25 kilogramów nasion łąkowych kwiatów wysiali dziś pracownicy Spółdzielni Mieszkaniowej Zatorze. – Chcemy zrobić tu takie miejsce, gdzie przyroda będzie miała swój dom na naszym osiedlu. Pozostawimy ją samą sobie, dzięki temu będzie ładnie i kolorowo. Kolejnym argumentem jest to, że kiedy wszystko urośnie, te tereny nie będą się tak nagrzewały, a wszystkie owady i pszczółki będą miały tu swój raj, będą mogły spokojnie mieszkać. Jest też czynnik ekonomiczny – nie będzie koszenia i kosztów w tego tytułu – wymienia Maciej Ostrowski.
Wzdłuż ul.
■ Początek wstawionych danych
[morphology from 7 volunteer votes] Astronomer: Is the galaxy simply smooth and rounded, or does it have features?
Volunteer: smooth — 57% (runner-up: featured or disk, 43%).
Chopina zostaną też postawione tablice, informujące mieszkańców, że tam właśnie rośnie zielona łąka, by nie byli zdziwieni, że spółdzielnia nie kosi. Już od 3 tygodni nikt nie wjeżdżał tam kosiarką i widać pierwsze kwiatki. – W pierwszym momencie urosną chwasty, bo te przebijają się najszybciej. Dopiero po nich zaczną się rozwijać kwiaty – wyjaśnia prezes.
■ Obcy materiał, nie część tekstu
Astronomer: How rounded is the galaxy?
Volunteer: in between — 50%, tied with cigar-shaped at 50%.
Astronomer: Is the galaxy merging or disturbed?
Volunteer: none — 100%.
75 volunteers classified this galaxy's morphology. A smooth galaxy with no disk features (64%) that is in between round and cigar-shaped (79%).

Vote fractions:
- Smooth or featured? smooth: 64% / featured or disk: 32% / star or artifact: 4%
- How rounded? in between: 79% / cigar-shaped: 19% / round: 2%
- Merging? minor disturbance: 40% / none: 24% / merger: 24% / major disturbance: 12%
Skąd taki pomysł? – To odpowiedzialne podejście do klimatu. Chcemy pokazać mieszkańcom, że może być inaczej, co nie znaczy gorzej – mówi Maciej Ostrowski. Okolica Sądu Rejonowego zmieni się zresztą jeszcze bardziej. Spółdzielnia planuje zrobić tam… park. Pojawią się nowe drzewa, krzewy. – Im więcej zieleni, tym chłodniej. Mamy na osiedlu dużo odkrytego betonu, który szybko się nagrzewa. Ludzie z niewiedzy nastawiają się negatywnie, a trzeba dać czas, żeby odrodziły się tu łąki i bujna zieleń – mówi mieszkanka osiedla Magdalena Kosko – Nowak.
Pierwsze efekty dzisiejszego siana powinno być widać jeszcze w tym roku – w lipcu i sierpniu. Bogate ukwiecenie zauważymy w przyszłym roku.